Nitek nagrała swojego byłego pracodawcę, który mówił, ze w razie kolejnej wojny, to Polaków jako pierwszych należałoby zabić. Była pracownica powiedziała, co skłoniło ją do podjęcia działań.
Z zamiarem rozpoczęcia nagrywania tych wypowiedzi nosiłam się przez jakiś czas w trakcie pracy w firmie POS Systems. To była trudna decyzja. Myślałam o chodzeniu z dyktafonem, ale normy obowiązujące w firmie są takie, że grzebie się w w biurkach i w torebkach. To byłoby dość niebezpieczne. Dlatego zdecydowałam się na nagrywanie swoim telefonem komórkowym
— mówiła Nitek.
Wyjaśniła, że zaczęła nagrywać w momencie, kiedy ataki były bardzo agresywne, skierowane bezpośrednio w jej kierunku – łącznie z groźbami, które sprawiały, że czuła się zagrożona.
Nitek należy również do Prawa i Sprawiedliwości. Pytana o to, czy to przeszkadzało jej pracodawcy, wyjaśniła, że jego wypowiedzi dotyczyły Polaków – posługiwał się stereotypami.
Często wypowiadał się w bardzo niepochlebny sposób na temat PiS, ludzi, którzy są po prawej stronie. Ja sama dowiedziałam się, że w związku z tym, że zajmuję się takimi tematami, to mnie pierwszą, jako patriotkę powinno się zabić, gdyby była taka sytuacja, jak w trakcie II wojny światowej. Wprost używał słów zabić, wykończyć Polaków
— podkreśliła Nitek.
Hans G. nigdy nie stawił się w sądzie. Zaraz po wybuchu afery stwierdził, że czuje się bardziej znienawidzony w Polsce niż Erika Steinbach. Wkrótce pojawiła się informacja, że przebywa za granicą Polski.
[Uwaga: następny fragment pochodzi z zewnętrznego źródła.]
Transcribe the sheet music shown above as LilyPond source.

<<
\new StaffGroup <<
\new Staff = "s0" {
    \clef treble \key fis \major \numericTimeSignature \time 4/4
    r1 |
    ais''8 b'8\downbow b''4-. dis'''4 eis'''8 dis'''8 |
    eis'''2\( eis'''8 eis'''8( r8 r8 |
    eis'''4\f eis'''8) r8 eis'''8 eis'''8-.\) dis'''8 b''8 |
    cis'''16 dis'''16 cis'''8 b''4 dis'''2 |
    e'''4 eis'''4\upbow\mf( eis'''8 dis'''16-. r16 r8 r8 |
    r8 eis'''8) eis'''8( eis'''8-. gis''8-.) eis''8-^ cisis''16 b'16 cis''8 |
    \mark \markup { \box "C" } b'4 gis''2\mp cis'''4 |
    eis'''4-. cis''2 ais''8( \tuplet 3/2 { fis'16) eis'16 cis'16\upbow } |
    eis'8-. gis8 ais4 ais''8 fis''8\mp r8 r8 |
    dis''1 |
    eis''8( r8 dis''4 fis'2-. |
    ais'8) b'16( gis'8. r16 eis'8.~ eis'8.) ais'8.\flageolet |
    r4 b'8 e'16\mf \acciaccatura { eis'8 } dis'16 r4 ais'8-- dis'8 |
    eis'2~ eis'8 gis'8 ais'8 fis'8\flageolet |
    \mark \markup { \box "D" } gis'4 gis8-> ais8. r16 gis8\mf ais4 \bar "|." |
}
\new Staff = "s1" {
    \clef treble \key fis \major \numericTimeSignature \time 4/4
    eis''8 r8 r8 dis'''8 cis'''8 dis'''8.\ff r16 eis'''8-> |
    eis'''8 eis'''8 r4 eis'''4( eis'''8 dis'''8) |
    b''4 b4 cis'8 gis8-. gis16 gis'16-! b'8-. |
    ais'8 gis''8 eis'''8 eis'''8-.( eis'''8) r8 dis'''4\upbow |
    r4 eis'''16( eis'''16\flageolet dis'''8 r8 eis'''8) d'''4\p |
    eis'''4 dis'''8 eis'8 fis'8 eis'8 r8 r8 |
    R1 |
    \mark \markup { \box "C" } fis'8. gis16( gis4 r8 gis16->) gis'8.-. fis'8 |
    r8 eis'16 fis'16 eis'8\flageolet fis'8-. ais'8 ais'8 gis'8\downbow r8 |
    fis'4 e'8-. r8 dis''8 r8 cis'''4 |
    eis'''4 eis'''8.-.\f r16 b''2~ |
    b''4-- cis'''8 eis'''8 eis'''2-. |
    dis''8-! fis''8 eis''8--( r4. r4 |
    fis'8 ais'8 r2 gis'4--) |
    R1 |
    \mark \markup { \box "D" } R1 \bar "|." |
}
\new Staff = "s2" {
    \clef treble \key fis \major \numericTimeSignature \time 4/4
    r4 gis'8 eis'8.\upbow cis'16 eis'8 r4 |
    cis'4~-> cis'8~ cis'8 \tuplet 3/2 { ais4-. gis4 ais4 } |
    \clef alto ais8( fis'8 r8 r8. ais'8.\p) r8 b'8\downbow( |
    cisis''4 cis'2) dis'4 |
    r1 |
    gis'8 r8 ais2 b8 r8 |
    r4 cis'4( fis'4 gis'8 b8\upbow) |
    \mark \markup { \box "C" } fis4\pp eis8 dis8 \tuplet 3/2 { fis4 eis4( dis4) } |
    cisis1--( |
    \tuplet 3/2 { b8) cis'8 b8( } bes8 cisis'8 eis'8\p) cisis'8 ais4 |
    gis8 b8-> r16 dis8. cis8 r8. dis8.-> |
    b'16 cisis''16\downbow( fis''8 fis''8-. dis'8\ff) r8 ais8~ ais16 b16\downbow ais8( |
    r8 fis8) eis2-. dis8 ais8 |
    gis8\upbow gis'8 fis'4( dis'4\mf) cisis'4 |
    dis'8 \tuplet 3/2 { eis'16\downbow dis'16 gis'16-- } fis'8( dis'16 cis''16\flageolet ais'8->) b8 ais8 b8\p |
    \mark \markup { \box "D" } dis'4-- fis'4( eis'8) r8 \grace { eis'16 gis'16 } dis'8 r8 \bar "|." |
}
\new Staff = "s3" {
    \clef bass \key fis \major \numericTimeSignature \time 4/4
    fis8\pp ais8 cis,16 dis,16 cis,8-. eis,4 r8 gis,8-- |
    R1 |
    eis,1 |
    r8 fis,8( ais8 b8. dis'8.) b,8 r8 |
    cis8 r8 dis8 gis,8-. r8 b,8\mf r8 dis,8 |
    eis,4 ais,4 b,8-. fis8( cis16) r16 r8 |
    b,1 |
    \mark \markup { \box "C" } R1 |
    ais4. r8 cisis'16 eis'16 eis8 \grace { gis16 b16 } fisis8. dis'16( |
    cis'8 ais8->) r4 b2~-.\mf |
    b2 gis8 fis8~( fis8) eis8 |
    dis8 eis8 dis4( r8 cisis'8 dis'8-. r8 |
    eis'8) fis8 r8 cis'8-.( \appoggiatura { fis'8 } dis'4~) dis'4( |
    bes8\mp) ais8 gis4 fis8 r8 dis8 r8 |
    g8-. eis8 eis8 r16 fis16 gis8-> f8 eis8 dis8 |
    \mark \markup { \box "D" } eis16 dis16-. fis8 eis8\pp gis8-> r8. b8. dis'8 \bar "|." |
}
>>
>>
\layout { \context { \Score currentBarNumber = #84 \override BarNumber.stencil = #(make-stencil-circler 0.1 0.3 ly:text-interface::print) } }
W postępowaniu cywilnym odbyło się już sześć rozpraw.
Domagam się od pozwanego 150 tys. złotych na konto muzeum w Piaśnicy. To tam, na samym początku II wojny światowej wybito przez Niemców od 12 do 14 tys. Polaków. Wśród nich byli Węgrzy oraz upośledzeni Niemcy, przywożeni na ten teren, żeby ich zabić. W marcu mają się odbyć jeszcze dwie rozprawy i postępowanie cywilne powinno dobiec końca. Jednocześnie jutro w sądzie w Wejherowie będą odczytane zarzuty karne dla pana Hansa G.
— wyjaśniła Natalia Nitek.
Hans G. zaproponował Natalii Nitek ugodę, której nie przyjęła. Jak sama tłumaczyła, nie zrobiła tego, ponieważ były pracodawca zaproponował wpłacenie 10 tys. złotych na konto Wielkiej Orkiestry Świątecznej Pomocy. Dodała, że ona wnioskowała w pozwie o 150 tysięcy na muzeum w Piaśnicy.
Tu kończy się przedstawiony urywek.